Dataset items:

# # #

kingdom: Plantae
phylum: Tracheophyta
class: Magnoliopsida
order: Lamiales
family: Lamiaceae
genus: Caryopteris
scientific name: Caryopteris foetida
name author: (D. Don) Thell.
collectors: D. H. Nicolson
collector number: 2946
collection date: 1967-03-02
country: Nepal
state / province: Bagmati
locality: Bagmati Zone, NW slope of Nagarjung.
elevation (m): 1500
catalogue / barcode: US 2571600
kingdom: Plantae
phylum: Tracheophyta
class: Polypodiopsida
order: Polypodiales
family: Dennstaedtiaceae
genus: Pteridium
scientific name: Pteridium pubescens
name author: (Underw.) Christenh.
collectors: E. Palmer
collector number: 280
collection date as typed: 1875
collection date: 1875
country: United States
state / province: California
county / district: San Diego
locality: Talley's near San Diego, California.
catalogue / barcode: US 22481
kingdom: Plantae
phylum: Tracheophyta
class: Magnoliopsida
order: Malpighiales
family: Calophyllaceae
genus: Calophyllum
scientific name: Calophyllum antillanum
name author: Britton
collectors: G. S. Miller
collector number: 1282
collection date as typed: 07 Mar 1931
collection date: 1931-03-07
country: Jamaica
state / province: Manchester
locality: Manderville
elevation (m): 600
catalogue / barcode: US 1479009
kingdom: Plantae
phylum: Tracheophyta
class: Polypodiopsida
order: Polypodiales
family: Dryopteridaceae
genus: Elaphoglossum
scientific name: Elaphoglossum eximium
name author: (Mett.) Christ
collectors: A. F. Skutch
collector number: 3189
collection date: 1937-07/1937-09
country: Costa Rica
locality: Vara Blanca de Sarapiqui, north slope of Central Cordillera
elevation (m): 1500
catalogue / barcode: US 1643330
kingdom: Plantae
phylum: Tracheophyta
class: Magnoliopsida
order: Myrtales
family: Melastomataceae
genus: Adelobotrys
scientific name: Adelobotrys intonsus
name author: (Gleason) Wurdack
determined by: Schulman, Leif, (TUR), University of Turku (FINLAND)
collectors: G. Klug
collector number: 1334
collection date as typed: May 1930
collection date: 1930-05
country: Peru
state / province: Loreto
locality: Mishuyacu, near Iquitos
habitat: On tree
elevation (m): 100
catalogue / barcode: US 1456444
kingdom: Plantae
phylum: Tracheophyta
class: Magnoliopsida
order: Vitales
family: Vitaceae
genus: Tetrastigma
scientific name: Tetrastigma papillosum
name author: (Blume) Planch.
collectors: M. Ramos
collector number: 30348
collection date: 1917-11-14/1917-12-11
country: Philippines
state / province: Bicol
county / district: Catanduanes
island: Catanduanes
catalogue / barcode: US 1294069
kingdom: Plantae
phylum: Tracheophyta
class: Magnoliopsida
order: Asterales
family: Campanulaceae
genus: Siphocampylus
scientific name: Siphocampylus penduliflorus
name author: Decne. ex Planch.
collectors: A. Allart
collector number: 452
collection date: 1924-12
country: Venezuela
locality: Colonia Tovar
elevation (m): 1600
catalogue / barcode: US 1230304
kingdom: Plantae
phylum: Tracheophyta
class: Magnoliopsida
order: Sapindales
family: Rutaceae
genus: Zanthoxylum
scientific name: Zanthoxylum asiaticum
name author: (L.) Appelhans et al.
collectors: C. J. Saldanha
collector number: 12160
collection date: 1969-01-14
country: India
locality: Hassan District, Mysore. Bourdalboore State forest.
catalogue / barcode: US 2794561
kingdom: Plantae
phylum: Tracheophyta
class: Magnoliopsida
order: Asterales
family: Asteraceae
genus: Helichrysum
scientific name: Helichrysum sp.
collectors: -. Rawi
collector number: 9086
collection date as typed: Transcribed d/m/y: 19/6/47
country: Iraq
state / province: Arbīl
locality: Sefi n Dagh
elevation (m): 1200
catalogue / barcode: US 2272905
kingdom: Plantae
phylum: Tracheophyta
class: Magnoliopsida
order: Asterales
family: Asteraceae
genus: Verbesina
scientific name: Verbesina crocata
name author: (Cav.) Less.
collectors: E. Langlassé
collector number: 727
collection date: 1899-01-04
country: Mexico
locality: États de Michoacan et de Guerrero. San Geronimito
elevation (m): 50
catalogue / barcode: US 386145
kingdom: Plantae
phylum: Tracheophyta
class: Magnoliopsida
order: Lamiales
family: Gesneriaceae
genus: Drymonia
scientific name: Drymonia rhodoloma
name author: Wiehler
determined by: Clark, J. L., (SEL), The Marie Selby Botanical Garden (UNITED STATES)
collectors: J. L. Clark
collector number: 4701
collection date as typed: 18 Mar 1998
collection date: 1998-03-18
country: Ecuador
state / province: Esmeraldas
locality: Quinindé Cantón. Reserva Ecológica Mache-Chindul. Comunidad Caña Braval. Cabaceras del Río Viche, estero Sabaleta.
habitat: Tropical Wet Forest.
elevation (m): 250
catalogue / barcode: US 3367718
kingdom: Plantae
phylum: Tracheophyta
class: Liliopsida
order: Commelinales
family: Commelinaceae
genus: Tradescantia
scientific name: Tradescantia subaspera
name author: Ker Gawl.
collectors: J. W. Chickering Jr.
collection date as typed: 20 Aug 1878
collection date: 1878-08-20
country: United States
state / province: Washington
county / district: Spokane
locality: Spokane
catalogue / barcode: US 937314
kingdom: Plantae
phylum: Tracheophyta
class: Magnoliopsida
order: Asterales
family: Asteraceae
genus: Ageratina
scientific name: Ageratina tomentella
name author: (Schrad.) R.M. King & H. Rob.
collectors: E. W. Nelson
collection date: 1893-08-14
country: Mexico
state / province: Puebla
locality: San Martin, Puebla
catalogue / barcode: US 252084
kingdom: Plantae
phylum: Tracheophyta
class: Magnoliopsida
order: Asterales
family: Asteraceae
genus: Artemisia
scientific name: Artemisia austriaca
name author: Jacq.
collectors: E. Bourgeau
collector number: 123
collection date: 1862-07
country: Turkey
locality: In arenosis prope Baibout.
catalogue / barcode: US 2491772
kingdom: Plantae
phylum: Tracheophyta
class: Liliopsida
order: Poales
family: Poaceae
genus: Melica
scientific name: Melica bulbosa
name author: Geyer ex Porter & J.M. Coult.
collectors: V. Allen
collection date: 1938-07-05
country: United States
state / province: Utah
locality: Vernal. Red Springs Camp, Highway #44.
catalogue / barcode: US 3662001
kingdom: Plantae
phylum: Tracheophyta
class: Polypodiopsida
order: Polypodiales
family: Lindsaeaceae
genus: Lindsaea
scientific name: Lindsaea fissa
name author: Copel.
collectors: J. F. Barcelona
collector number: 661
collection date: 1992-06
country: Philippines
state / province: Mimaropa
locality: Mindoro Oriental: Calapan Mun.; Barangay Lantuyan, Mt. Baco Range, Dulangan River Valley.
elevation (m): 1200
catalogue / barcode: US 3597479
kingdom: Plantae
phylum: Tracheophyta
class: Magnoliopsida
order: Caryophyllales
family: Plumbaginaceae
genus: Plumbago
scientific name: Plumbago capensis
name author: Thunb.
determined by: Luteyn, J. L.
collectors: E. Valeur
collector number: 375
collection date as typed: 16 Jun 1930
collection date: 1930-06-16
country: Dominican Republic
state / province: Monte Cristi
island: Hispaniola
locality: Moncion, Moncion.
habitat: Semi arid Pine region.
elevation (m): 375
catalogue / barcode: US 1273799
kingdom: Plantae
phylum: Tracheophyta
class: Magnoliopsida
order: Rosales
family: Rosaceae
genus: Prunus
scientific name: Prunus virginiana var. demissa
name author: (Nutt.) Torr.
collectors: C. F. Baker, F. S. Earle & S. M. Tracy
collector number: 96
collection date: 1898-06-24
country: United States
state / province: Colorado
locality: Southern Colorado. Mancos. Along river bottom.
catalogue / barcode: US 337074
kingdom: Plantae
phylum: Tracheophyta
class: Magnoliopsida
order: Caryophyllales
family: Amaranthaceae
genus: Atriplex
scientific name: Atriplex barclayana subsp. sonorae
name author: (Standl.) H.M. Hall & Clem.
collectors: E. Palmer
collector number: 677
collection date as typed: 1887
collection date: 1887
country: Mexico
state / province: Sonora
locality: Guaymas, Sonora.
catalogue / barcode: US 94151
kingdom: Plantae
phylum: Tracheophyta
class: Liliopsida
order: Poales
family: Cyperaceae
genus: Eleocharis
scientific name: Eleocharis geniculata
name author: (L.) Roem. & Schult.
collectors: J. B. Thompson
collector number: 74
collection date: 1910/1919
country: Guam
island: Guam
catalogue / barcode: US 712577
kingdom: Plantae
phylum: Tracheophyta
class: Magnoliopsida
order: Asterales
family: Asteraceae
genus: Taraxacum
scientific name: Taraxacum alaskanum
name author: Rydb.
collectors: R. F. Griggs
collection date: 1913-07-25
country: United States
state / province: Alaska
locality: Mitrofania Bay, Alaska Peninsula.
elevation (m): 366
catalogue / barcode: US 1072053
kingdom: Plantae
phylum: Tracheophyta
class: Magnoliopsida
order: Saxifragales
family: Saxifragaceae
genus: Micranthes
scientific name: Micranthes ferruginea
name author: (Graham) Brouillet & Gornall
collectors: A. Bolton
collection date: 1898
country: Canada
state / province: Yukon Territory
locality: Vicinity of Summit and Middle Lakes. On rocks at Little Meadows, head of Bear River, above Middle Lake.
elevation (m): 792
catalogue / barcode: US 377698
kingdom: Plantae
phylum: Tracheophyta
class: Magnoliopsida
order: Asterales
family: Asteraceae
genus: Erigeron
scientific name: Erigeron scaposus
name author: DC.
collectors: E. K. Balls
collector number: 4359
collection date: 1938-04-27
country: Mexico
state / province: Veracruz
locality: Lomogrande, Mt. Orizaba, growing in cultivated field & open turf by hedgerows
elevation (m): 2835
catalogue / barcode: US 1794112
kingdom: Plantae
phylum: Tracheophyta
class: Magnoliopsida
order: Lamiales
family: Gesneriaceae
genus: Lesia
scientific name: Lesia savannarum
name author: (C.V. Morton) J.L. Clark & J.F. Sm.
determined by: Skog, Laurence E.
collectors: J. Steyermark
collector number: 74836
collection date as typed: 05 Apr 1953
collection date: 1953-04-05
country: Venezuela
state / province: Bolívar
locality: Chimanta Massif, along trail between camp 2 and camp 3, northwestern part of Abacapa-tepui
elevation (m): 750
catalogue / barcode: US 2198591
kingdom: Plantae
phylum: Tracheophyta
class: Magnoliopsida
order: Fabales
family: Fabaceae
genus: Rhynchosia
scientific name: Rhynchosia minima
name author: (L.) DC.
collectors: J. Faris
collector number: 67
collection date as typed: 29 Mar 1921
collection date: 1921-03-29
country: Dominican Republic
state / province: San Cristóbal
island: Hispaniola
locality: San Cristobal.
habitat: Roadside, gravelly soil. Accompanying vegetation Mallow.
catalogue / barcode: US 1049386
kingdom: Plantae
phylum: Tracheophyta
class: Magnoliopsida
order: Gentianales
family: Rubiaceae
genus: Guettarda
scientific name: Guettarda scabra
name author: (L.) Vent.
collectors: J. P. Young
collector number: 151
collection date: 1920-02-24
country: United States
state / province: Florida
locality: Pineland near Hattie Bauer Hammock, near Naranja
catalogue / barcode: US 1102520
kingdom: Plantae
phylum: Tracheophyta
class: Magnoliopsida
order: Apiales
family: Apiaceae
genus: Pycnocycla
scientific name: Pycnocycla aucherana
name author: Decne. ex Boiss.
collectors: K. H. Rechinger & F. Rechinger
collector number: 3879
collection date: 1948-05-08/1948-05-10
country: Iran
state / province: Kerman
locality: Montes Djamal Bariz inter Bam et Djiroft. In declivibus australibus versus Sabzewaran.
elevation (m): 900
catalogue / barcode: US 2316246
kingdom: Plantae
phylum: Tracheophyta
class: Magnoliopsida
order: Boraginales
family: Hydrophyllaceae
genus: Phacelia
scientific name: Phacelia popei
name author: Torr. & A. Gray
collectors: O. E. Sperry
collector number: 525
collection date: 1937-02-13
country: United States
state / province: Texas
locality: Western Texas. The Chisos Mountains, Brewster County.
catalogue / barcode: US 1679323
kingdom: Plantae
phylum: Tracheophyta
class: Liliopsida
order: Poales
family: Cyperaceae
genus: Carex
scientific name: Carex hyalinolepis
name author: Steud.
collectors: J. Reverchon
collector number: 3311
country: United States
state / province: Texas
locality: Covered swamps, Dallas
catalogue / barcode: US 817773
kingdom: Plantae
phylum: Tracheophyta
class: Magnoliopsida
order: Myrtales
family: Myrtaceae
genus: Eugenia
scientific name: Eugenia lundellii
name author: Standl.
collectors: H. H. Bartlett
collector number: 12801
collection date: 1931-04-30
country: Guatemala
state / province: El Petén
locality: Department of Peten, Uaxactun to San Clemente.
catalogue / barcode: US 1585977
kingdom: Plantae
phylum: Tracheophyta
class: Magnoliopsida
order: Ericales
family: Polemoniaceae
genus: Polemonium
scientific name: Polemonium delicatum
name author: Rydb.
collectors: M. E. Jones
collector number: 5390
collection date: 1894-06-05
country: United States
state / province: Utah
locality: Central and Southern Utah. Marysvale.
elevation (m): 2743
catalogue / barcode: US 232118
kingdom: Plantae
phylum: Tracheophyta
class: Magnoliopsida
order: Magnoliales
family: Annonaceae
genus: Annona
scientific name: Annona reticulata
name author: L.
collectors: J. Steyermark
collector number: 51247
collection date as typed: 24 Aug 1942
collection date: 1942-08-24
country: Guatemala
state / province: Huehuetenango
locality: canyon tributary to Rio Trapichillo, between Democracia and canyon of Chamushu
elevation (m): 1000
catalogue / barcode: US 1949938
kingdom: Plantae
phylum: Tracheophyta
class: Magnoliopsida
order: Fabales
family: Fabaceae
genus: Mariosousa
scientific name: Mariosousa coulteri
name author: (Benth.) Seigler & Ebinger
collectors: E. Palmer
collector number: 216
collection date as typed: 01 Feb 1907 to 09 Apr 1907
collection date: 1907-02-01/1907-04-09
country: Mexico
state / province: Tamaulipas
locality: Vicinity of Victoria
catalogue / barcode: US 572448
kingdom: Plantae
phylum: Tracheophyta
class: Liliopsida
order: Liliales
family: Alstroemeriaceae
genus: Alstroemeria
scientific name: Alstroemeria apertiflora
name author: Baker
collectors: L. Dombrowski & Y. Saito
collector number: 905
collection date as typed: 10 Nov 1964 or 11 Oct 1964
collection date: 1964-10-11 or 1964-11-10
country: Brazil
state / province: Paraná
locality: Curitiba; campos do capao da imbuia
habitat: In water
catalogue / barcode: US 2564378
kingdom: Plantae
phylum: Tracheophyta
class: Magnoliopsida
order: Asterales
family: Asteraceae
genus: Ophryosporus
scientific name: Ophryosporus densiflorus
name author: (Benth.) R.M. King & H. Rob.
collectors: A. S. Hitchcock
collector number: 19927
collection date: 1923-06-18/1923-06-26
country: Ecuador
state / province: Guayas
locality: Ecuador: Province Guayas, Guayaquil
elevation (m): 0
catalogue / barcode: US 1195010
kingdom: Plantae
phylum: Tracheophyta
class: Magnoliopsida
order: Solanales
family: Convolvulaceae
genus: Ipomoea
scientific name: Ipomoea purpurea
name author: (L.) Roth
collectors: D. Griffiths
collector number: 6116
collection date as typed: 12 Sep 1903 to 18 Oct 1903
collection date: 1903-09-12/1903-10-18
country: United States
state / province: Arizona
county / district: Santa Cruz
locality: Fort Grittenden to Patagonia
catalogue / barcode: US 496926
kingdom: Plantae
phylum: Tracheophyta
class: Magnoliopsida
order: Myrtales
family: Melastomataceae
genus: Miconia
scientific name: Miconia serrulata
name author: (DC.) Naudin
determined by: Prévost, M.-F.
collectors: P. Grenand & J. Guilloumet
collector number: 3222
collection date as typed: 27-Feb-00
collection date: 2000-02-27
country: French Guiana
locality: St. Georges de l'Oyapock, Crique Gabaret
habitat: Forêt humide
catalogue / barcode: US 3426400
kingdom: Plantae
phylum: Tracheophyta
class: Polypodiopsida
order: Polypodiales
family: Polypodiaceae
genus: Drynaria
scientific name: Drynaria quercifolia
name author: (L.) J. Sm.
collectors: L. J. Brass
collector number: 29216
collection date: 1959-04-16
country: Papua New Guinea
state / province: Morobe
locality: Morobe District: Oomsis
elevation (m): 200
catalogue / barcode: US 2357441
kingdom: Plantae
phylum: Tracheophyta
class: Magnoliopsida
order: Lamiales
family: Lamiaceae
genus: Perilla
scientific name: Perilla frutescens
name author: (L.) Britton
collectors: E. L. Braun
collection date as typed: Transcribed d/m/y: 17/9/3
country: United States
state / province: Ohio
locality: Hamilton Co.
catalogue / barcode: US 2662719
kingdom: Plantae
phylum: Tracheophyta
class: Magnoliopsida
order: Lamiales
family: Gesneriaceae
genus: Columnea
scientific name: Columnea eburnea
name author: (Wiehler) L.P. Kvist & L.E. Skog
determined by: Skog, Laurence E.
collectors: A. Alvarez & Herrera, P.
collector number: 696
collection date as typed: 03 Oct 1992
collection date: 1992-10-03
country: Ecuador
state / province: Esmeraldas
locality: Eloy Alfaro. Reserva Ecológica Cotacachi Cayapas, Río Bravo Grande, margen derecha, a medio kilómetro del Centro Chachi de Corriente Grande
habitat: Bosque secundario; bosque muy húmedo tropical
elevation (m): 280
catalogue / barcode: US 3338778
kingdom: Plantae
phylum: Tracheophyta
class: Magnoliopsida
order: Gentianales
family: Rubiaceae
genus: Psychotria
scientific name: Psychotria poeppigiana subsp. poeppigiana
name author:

# # #

Exercise directions: Format the items from the line with "catalogue / barcode: US 2564378" up to and including the line with "country: French Guiana" as a two-column CSV headed field and value, one row per item. Put each entry in a single quoted field, with any line breaks turned into spaces.

Result of this task:
field,value
"catalogue / barcode:","US 2564378"
"kingdom:","Plantae"
"phylum:","Tracheophyta"
"class:","Magnoliopsida"
"order:","Asterales"
"family:","Asteraceae"
"genus:","Ophryosporus"
"scientific name:","Ophryosporus densiflorus"
"name author:","(Benth.) R.M. King & H. Rob."
"collectors:","A. S. Hitchcock"
"collector number:","19927"
"collection date:","1923-06-18/1923-06-26"
"country:","Ecuador"
"state / province:","Guayas"
"locality:","Ecuador: Province Guayas, Guayaquil"
"elevation (m):","0"
"catalogue / barcode:","US 1195010"
"kingdom:","Plantae"
"phylum:","Tracheophyta"
"class:","Magnoliopsida"
"order:","Solanales"
"family:","Convolvulaceae"
"genus:","Ipomoea"
"scientific name:","Ipomoea purpurea"
"name author:","(L.) Roth"
"collectors:","D. Griffiths"
"collector number:","6116"
"collection date as typed:","12 Sep 1903 to 18 Oct 1903"
"collection date:","1903-09-12/1903-10-18"
"country:","United States"
"state / province:","Arizona"
"county / district:","Santa Cruz"
"locality:","Fort Grittenden to Patagonia"
"catalogue / barcode:","US 496926"
"kingdom:","Plantae"
"phylum:","Tracheophyta"
"class:","Magnoliopsida"
"order:","Myrtales"
"family:","Melastomataceae"
"genus:","Miconia"
"scientific name:","Miconia serrulata"
"name author:","(DC.) Naudin"
"determined by:","Prévost, M.-F."
"collectors:","P. Grenand & J. Guilloumet"
"collector number:","3222"
"collection date as typed:","27-Feb-00"
"collection date:","2000-02-27"
"country:","French Guiana"